The findings coincide with the commencement of more stringent silica-related safety regulations for multiple industries in Victoria.
The Swedish study, led by Örebro University's Department of Occupational and Environmental Medicine, looked at patterns of lung disease among a cohort of 1,752 foundry workers, with a particular focus on those exposed to respirable silica dust.
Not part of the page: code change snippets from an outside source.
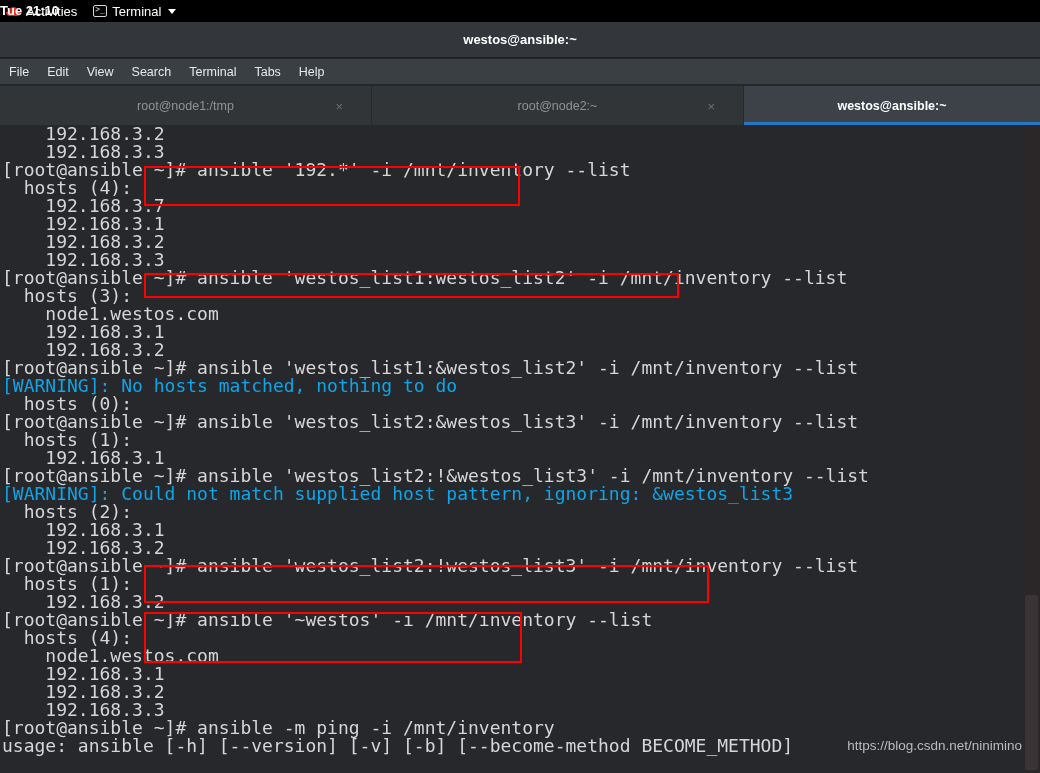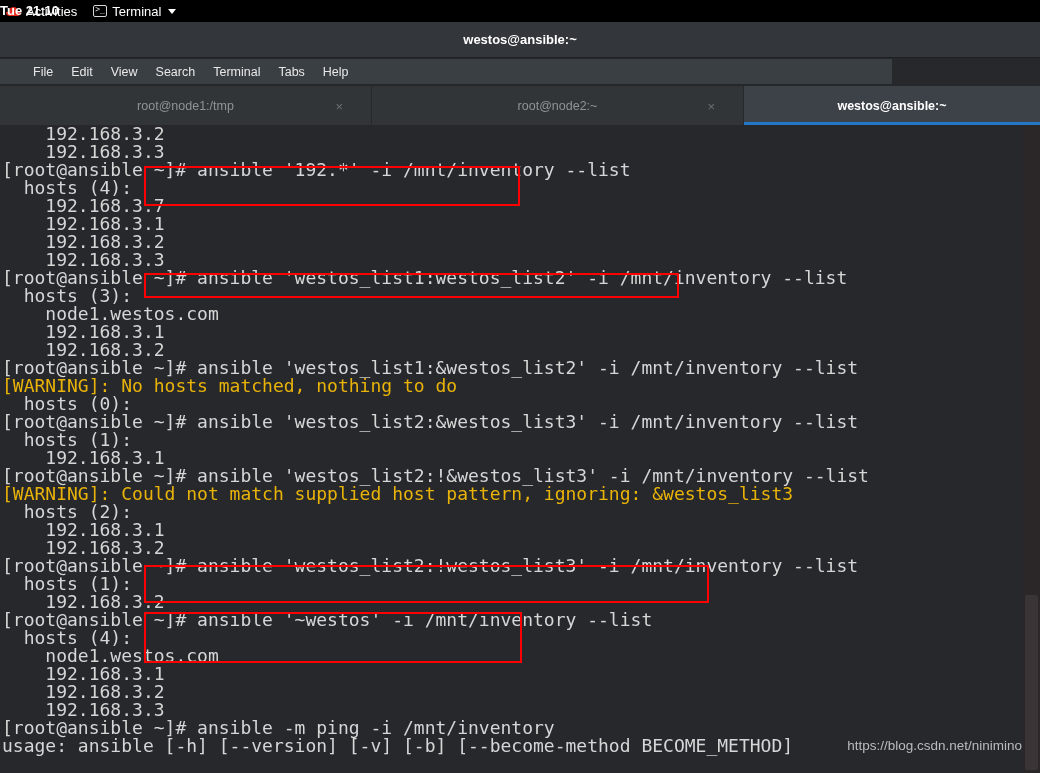--- a/index.html
+++ b/index.html
@@ -108,25 +108,25 @@
     display: flex;
     align-items: center;
     justify-content: center;
     box-sizing: border-box;
   }
 
   
   .menubar {
     position: absolute;
     left: 0; top: 59px;
-    width: 892px; height: 26px;
+    width: 1040px; height: 26px;
     background: #3a3f44;
     display: flex;
     align-items: center;
-    padding-left: 24px;
+    padding-left: 0;
     box-sizing: border-box;
     border-bottom: 1px solid #23272a;
   }
   .menu-item {
     color: #e8e8e8;
     font-size: 12.5px;
     padding: 2px 9px;
     white-space: nowrap;
   }
 
@@ -207,21 +207,21 @@
     font-family: "DejaVu Sans Mono", monospace;
     font-size: 18px;
     line-height: 18px;
     white-space: pre;
   }
   .tline {
     height: 18px;
     padding-left: 2px;
     color: #d6d6d6;
   }
-  .tline.warn { color: #eab308; }
+  .tline.warn { color: #0ea5e9; }
 
   
   .anno-box {
     position: absolute;
     border: 2px solid #fe0000;
     box-sizing: border-box;
     pointer-events: none;
   }
   .anno-text {
     position: absolute;

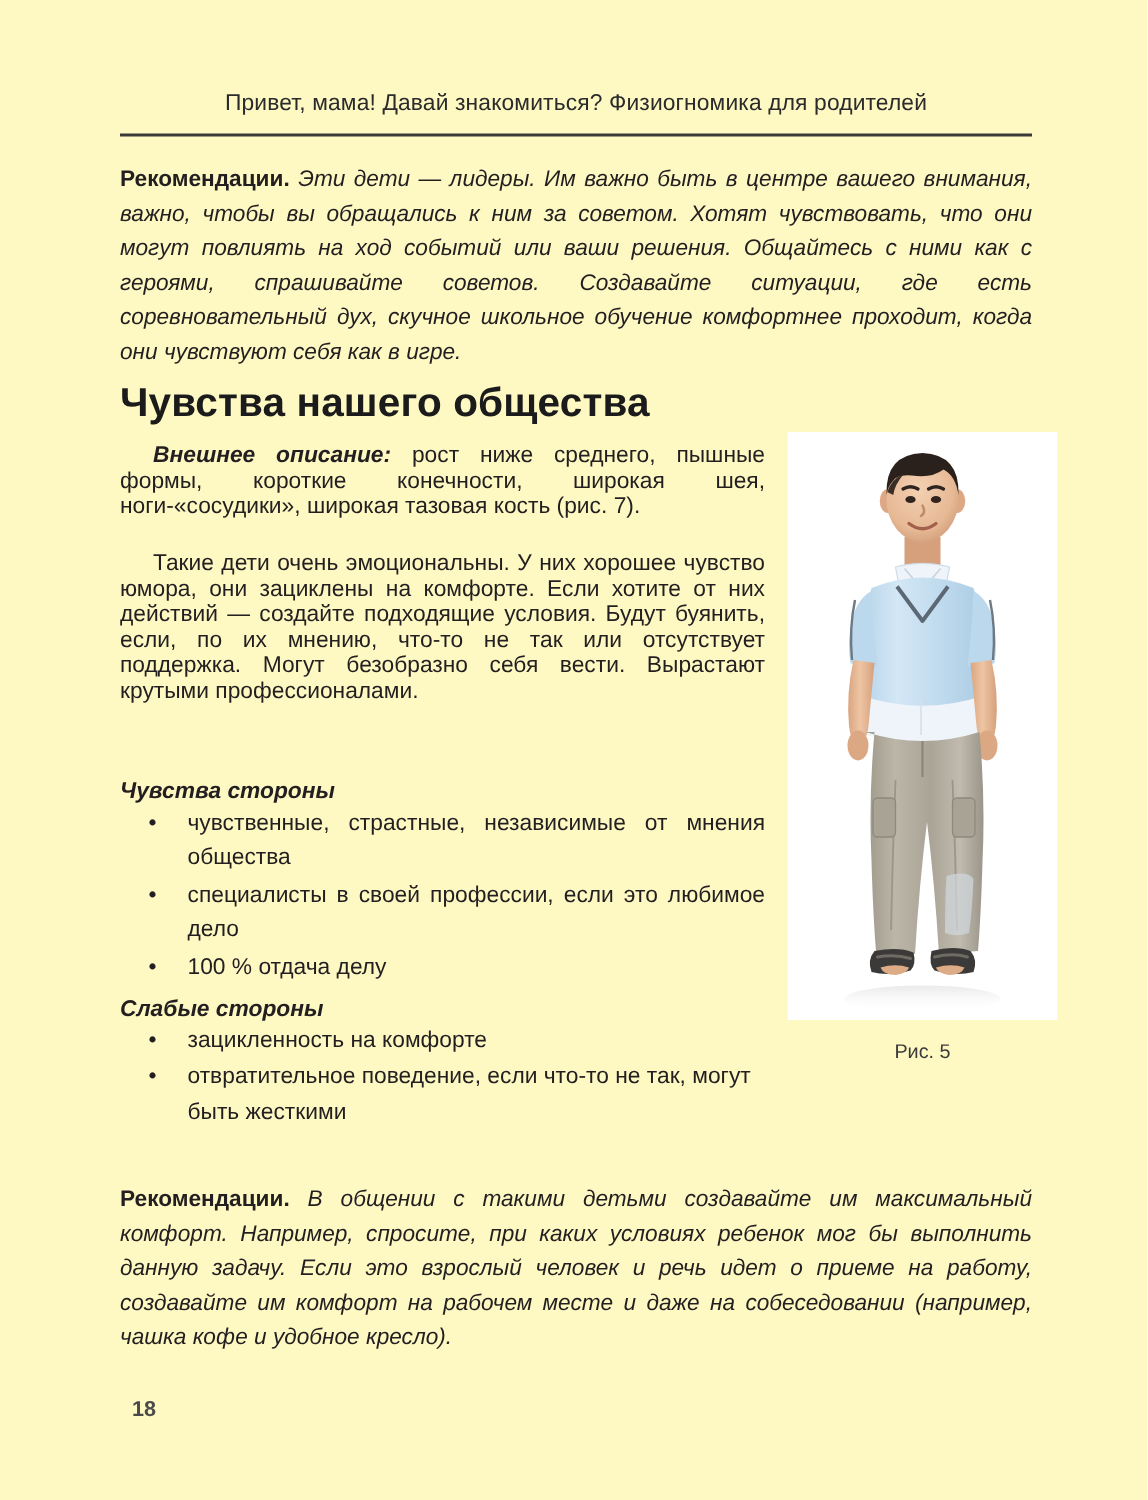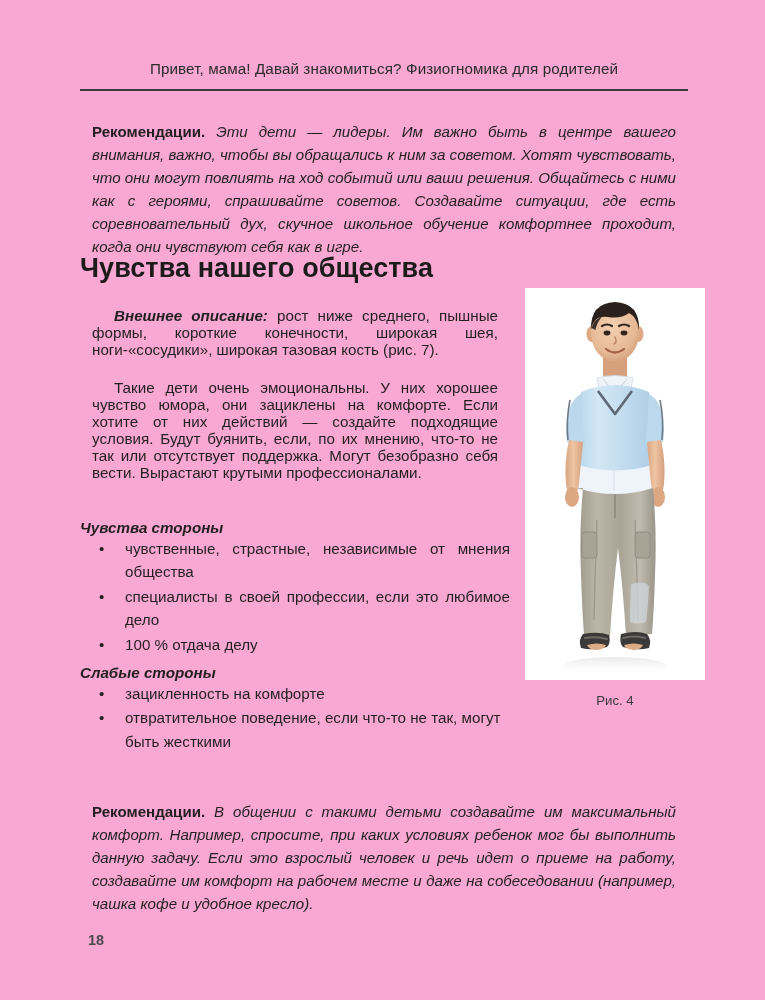--- a/index.html
+++ b/index.html
@@ -12,21 +12,21 @@
     height: 1000px;
     position: relative;
     font-family: "Liberation Sans", "DejaVu Sans", sans-serif;
     color: #231f20;
     overflow: hidden;
   }
 
   .page {
     position: absolute;
     inset: 0;
-    background: #f9a8d4;
+    background: #fef9c3;
   }
 
   
   .running-head {
     position: absolute;
     left: 80px;
     top: 60px;
     width: 608px;
     text-align: center;
     font-size: 15.2px;
@@ -49,21 +49,21 @@
     left: 80px;
     width: 608px;
   }
   .col-narrow {
     position: absolute;
     left: 80px;
     width: 430px;
   }
 
   p {
-    margin: 12px;
+    margin: 0;
   }
 
   .para-italic {
     font-style: italic;
     font-size: 15.1px;
     line-height: 23.1px;
     text-align: justify;
     text-justify: inter-word;
     color: #231f20;
   }
@@ -290,17 +290,17 @@
       <path d="M58 346 q16 -3 26 1 q2 8 -2 12 q-14 4 -26 1 q-3 -8 2 -14 Z" fill="#3b3a38"></path>
       <path d="M96 346 q16 -4 26 0 q5 6 2 14 q-12 3 -26 -1 q-4 -4 -2 -13 Z" fill="#3b3a38"></path>
       <path d="M60 350 q12 -2 22 1" stroke="#6e6a64" stroke-width="2" fill="none" stroke-linecap="round"></path>
       <path d="M98 350 q12 -3 22 0" stroke="#6e6a64" stroke-width="2" fill="none" stroke-linecap="round"></path>
 
       <path d="M62 357 q10 -3 19 0 q-1 4 -9 5 q-8 0 -10 -5 Z" fill="#ddab86"></path>
       <path d="M99 357 q10 -3 19 0 q-2 5 -10 5 q-8 -1 -9 -5 Z" fill="#ddab86"></path>
     </svg>
   </div>
 
-  <div class="figure-caption">Рис. 4</div>
+  <div class="figure-caption">Рис. 5</div>
 
   <div class="folio">18</div>
 
 </div>
 
 </body></html>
The study cross-referenced the levels of exposure recorded in workplace testing, with the number of years worked. This allowed a quantitative analysis of exposure over a 17-year period to assess the incidence of disease.
The results showed significantly increased incidence of various chronic obstructive lung diseases (COPDs) for all exposure groups as well as increased silicosis risk in higher exposure groups.
The higher incidence of disease occurred at exposure levels well below the current Swedish occupational exposure limit of 0.1mg per cubic metre of air, and even below the threshold that currently applies in most Australian jurisdictions, of 0.05mg per cubic metre.
The researchers say the results showed statistically increased morbidity for respiratory diseases of silica-exposed Swedish foundry workers, particularly at exposure levels well below the current Swedish exposure limit.
The morbidity of COPD and silicosis was significantly increased in the high exposure group in the study, which was still less than the current Swedish exposure threshold of 0.1mg per cubic metre.